BEGIN
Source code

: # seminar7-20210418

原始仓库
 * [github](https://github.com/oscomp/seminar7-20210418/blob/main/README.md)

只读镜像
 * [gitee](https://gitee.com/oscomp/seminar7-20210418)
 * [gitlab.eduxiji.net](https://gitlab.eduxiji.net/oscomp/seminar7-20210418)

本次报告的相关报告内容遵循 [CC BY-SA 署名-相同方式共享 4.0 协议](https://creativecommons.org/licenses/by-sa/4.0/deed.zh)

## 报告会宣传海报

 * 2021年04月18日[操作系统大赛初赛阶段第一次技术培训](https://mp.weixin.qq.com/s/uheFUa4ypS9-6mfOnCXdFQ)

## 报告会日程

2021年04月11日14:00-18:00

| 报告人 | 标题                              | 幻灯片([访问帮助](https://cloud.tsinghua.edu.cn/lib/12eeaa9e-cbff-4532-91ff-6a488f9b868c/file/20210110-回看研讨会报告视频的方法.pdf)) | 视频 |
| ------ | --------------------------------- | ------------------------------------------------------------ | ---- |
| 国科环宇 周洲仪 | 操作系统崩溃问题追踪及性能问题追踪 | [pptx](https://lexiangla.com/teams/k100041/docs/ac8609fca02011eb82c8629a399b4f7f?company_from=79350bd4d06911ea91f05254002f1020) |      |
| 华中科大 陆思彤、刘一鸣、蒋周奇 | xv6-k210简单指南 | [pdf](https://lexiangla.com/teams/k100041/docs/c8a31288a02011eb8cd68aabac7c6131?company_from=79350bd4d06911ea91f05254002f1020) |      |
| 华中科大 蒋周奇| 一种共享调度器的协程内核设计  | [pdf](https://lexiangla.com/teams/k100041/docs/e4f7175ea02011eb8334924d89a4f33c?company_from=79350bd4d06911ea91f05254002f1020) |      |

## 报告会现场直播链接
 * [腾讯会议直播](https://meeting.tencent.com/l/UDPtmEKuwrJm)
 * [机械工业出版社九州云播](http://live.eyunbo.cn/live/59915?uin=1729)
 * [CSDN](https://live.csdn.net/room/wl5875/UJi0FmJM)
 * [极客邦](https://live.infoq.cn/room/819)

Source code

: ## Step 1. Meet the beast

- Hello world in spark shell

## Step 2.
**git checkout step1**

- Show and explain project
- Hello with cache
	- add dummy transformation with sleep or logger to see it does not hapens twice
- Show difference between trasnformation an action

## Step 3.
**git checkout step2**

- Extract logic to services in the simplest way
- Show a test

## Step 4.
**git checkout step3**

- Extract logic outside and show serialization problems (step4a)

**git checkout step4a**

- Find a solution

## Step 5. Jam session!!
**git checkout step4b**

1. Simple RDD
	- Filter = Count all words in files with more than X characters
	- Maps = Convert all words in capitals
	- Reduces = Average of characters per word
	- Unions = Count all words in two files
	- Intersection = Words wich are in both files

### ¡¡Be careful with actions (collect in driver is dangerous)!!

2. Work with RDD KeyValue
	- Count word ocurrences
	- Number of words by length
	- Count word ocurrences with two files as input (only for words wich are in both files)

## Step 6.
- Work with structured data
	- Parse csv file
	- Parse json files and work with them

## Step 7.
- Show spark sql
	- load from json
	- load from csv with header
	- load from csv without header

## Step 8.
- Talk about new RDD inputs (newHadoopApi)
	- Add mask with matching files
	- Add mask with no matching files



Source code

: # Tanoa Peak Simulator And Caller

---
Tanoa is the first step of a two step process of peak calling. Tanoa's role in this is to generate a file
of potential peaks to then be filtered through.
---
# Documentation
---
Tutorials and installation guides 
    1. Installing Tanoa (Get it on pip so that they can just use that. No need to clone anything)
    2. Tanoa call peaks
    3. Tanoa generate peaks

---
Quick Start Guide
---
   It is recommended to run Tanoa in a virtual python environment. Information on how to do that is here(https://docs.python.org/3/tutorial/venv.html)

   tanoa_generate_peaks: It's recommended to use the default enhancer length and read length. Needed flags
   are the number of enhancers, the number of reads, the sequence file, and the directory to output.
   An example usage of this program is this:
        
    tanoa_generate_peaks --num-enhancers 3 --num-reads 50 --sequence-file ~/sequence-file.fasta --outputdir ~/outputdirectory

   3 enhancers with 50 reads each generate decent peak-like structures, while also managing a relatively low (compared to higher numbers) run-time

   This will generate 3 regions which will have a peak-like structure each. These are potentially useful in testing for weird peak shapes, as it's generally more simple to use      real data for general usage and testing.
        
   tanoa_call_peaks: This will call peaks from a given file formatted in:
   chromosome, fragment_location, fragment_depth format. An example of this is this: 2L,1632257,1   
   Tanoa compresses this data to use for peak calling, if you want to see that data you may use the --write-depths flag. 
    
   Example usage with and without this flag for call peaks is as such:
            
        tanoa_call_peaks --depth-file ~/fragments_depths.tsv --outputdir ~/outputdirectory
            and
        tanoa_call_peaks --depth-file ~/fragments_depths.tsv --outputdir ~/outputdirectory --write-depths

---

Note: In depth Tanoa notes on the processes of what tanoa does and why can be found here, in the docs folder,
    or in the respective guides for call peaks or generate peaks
END
BEGIN
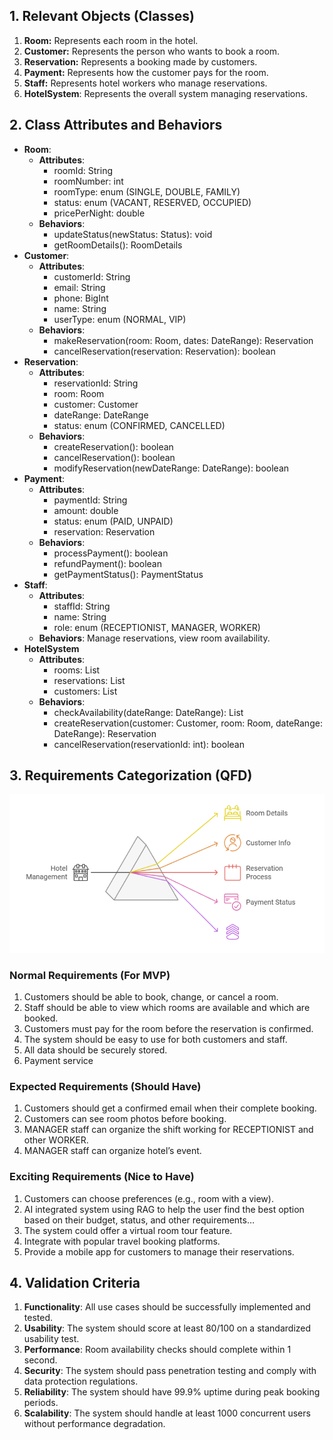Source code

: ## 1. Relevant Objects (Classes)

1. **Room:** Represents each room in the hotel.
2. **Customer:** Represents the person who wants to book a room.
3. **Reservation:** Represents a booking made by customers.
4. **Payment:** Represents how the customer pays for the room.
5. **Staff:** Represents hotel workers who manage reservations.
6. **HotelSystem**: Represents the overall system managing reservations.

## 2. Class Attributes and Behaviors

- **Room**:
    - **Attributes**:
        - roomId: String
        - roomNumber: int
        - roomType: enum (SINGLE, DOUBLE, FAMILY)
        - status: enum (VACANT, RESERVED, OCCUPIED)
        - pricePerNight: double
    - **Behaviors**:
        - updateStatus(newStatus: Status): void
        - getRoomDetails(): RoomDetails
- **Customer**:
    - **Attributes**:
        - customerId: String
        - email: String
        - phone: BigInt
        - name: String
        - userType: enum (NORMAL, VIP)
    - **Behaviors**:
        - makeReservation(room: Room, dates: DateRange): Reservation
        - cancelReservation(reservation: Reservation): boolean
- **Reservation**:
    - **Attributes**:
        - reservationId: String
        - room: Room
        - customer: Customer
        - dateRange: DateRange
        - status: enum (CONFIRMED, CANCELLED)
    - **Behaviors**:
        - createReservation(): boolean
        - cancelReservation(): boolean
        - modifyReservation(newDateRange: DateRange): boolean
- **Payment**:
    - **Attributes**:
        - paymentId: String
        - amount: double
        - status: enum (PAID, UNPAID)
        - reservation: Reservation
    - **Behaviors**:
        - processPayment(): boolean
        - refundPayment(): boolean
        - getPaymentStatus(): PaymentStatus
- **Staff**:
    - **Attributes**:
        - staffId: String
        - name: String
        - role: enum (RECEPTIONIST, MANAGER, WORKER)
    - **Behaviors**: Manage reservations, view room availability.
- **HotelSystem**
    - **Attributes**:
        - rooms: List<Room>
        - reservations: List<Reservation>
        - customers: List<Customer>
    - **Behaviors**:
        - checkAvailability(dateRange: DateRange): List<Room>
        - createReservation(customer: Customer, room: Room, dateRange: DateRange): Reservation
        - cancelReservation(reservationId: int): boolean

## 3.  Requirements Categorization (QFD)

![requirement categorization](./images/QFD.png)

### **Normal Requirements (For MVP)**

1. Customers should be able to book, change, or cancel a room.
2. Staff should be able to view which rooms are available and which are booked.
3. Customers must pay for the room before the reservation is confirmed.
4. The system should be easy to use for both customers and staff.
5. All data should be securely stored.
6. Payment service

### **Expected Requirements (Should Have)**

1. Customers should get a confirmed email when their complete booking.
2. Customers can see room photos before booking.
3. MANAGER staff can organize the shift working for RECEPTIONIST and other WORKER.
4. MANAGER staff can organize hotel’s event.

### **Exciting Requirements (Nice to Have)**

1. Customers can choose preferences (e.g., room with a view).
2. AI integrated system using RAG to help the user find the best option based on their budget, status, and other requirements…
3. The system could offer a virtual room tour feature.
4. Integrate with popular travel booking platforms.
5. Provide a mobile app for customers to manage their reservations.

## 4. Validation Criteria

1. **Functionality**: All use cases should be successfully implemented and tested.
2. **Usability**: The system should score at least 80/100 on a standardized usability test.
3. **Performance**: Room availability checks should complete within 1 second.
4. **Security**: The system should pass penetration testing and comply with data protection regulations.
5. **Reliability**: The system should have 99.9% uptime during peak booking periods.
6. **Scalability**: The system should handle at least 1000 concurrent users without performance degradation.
END
BEGIN
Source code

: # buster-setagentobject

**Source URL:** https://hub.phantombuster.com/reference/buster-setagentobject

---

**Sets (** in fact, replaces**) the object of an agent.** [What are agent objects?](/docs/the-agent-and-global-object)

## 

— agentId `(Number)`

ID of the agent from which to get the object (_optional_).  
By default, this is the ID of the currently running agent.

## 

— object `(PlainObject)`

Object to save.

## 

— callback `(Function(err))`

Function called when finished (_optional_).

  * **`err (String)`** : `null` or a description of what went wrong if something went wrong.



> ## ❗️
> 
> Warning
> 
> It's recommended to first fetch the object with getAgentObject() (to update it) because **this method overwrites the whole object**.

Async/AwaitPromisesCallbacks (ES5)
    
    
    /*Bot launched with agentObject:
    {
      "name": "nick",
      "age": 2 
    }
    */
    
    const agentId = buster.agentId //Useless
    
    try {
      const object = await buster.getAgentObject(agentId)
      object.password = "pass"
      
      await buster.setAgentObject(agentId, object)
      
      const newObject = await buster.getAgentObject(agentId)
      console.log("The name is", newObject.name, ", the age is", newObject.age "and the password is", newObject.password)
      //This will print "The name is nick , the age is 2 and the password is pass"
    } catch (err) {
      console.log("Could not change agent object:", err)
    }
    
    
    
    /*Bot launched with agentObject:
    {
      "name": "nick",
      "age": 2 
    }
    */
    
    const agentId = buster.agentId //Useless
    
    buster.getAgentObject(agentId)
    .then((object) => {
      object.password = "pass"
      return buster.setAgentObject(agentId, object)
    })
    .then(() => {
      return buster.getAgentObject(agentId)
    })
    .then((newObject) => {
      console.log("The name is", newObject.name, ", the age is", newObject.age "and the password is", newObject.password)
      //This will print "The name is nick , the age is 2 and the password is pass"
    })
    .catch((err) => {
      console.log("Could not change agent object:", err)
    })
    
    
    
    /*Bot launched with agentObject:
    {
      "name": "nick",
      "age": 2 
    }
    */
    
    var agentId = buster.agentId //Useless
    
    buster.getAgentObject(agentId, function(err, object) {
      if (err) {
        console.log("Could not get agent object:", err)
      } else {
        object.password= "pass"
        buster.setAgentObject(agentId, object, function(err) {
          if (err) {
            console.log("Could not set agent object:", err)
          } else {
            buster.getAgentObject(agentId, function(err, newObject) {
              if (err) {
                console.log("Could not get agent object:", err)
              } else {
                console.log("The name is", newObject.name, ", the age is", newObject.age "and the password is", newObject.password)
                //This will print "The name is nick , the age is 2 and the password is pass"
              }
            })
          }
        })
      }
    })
END
TO-DO ITEM:
Please select every line in the entries above that contains the string "rooms" and copy each of those lines in full.

ANSWER SPACE:
        - rooms: List<Room>
2. Staff should be able to view which rooms are available and which are booked.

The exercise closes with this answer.